Seattle Times staff reporter
ALAN BERNER / THE SEATTLE TIMES
Above: Quinault Tribe members Emmett Oliver, 95, right, and daughter Marylin Bard acknowledge tribal canoes arriving Sunday at Seattle's Golden Gardens Park. About two dozen canoes made a stopover before leaving today for a weeklong event in Suquamish. Below: Oliver, left, and Cecile Hansen, Duwamish Tribe chairwoman, await the arrival of canoes. "We are canoe people," Oliver said.
Twenty years after he led a flotilla of canoes in the Paddle to Seattle, retired Coast Guard Cmdr. Emmett Oliver sat beneath a striped umbrella at the edge of the beach as about two dozen canoes, with their crews, windblown and sunburnt, glided past him, singing in the summer sun.
"Grandpa!
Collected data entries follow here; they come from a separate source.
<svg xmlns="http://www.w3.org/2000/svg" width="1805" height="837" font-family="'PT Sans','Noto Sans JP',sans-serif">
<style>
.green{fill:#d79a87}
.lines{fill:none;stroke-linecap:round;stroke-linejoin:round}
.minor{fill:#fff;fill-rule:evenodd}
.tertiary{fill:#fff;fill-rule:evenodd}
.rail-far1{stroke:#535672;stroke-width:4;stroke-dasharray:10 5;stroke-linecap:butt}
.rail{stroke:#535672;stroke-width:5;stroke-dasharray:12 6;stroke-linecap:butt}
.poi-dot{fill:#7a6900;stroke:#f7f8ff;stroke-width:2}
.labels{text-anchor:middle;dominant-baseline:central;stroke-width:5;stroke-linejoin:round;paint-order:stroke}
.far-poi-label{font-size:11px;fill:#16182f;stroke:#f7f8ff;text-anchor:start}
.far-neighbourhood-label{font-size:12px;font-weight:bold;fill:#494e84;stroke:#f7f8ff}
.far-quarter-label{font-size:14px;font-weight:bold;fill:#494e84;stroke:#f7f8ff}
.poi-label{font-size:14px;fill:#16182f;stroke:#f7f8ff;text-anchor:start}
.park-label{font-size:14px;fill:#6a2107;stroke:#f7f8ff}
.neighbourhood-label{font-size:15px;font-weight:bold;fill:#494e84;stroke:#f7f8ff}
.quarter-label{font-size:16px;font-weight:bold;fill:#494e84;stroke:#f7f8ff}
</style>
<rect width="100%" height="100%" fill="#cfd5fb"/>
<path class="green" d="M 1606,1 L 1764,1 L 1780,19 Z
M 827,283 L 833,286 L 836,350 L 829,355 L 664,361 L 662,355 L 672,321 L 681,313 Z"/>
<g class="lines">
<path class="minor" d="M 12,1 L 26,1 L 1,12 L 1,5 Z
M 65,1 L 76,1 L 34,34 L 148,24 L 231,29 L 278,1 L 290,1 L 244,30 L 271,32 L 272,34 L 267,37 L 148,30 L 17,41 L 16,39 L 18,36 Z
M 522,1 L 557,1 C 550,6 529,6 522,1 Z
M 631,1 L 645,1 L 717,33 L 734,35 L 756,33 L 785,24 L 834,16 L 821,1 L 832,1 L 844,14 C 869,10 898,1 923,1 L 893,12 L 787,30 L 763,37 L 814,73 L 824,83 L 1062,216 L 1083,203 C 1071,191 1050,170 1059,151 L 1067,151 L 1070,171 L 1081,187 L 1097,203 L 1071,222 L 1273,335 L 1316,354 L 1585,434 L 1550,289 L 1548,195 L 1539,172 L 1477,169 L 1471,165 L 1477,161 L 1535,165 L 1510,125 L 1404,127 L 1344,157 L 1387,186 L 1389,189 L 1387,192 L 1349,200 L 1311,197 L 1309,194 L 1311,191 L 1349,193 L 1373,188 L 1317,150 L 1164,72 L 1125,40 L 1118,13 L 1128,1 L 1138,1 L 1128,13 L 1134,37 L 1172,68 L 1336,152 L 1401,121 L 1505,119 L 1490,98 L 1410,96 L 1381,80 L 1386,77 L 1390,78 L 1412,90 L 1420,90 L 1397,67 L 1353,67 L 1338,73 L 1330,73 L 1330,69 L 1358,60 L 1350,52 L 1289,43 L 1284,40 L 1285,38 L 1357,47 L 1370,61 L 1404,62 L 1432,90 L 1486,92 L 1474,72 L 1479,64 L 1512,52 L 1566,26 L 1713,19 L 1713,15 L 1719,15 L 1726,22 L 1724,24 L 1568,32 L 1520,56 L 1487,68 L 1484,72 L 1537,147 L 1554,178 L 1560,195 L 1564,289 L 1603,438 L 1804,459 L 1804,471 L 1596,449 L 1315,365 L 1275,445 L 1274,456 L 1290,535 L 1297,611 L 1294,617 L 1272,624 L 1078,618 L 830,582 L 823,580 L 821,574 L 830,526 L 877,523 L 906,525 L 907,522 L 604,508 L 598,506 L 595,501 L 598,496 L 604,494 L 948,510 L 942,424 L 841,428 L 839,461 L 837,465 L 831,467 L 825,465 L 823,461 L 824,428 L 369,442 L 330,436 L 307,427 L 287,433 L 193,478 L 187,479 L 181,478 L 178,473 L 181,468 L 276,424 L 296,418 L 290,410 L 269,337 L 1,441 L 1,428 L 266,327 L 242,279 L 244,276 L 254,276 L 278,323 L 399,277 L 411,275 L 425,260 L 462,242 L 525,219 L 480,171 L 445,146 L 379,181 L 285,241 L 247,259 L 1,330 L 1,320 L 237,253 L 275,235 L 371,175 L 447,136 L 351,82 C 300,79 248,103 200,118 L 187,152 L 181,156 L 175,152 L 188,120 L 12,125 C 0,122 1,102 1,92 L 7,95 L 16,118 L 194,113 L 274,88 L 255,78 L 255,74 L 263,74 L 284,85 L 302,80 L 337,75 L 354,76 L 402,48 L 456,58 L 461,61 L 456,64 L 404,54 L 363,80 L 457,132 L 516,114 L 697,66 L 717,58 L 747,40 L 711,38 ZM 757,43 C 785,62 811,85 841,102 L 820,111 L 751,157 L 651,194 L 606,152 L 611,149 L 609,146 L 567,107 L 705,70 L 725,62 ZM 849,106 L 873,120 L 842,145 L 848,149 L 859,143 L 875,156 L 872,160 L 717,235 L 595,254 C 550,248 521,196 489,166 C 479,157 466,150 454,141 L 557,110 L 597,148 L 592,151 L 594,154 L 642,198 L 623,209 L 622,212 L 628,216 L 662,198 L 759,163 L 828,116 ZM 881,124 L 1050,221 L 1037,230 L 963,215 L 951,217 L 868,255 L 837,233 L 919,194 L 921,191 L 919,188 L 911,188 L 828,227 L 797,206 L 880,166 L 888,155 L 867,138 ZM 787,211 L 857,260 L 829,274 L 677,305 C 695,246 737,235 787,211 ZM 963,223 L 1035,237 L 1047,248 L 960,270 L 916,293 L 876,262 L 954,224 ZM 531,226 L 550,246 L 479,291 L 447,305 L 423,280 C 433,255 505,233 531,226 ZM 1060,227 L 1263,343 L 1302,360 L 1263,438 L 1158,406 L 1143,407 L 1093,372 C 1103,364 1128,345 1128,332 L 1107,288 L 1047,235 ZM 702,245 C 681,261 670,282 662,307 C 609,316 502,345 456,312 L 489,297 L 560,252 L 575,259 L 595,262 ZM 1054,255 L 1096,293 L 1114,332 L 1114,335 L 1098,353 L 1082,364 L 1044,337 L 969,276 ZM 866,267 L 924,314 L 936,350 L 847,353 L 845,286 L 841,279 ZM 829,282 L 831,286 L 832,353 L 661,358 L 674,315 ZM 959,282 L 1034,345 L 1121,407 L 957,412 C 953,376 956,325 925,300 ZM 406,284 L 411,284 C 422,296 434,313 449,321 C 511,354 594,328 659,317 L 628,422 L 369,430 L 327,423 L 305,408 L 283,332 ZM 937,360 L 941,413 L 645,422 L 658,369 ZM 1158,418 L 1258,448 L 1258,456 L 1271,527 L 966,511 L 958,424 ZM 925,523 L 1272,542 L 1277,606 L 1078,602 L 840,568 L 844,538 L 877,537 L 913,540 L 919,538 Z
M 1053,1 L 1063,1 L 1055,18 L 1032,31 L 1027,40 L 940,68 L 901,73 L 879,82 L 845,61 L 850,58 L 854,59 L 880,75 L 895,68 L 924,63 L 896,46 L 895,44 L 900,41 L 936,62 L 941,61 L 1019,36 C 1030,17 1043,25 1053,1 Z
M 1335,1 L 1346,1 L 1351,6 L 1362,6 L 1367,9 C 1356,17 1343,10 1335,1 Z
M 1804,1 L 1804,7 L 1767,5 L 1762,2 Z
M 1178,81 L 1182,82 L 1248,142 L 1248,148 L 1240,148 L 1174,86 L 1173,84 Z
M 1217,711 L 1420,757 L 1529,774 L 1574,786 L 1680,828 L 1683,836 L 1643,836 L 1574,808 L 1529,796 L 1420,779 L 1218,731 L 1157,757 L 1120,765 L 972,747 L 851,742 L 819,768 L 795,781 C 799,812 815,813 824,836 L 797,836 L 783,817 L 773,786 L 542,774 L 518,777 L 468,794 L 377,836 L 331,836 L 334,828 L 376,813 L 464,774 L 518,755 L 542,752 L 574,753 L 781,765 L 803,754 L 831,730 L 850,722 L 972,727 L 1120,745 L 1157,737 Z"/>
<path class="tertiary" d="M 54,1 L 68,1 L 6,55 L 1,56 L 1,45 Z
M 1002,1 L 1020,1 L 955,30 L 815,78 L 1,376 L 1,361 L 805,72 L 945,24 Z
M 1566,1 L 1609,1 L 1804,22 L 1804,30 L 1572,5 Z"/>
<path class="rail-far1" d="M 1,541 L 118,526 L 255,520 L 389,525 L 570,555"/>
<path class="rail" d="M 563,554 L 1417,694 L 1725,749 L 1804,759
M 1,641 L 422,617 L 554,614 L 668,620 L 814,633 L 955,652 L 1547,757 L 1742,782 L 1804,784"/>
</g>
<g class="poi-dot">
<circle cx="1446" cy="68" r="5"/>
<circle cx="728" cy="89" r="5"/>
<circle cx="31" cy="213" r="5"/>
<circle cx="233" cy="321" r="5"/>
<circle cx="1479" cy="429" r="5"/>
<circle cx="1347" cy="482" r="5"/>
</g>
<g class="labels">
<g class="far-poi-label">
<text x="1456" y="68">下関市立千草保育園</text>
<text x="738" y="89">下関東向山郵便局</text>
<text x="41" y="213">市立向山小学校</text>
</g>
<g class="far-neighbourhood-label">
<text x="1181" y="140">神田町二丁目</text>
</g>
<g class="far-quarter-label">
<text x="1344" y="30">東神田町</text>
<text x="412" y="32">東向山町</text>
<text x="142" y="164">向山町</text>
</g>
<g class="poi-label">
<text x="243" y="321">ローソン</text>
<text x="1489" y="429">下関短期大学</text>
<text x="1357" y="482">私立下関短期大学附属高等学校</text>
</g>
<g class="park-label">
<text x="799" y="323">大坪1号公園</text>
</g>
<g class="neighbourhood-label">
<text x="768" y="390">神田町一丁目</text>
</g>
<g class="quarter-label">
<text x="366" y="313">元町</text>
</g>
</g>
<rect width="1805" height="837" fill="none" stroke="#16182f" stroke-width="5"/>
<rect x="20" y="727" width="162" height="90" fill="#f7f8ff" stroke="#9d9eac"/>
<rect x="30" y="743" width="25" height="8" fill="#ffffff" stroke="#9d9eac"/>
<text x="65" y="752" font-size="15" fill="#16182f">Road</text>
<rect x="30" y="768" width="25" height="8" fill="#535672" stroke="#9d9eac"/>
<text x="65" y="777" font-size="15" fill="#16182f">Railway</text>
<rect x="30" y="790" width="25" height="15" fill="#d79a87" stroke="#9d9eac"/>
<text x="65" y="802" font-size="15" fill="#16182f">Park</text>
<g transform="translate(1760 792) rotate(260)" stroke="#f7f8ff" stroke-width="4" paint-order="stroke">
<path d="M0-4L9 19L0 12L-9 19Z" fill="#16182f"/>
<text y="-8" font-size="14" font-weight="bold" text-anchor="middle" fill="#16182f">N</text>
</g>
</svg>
They're singing a Quinault song," said his granddaughter, Christina Oliver, 29.
Oliver, 95, first rallied Native-American tribes to build canoes and paddle them from distant reservations to the beach at Golden Gardens Park as part of the Washington state centennial celebration in 1989. Before then, the canoe culture was dying out.
Oliver revitalized it for the coastal Salish people, said Walter Pacheco, one of the organizers of Sunday's 20-year anniversary. More canoes were arriving at the park on Seattle's Shilshole Bay throughout Sunday, with as many as 100 expected this week on the Kitsap Peninsula for the Paddle to Suquamish.
Although Oliver, a Quinault, would have preferred being in a canoe, he grinned broadly as they sailed in, paddles raised in respect.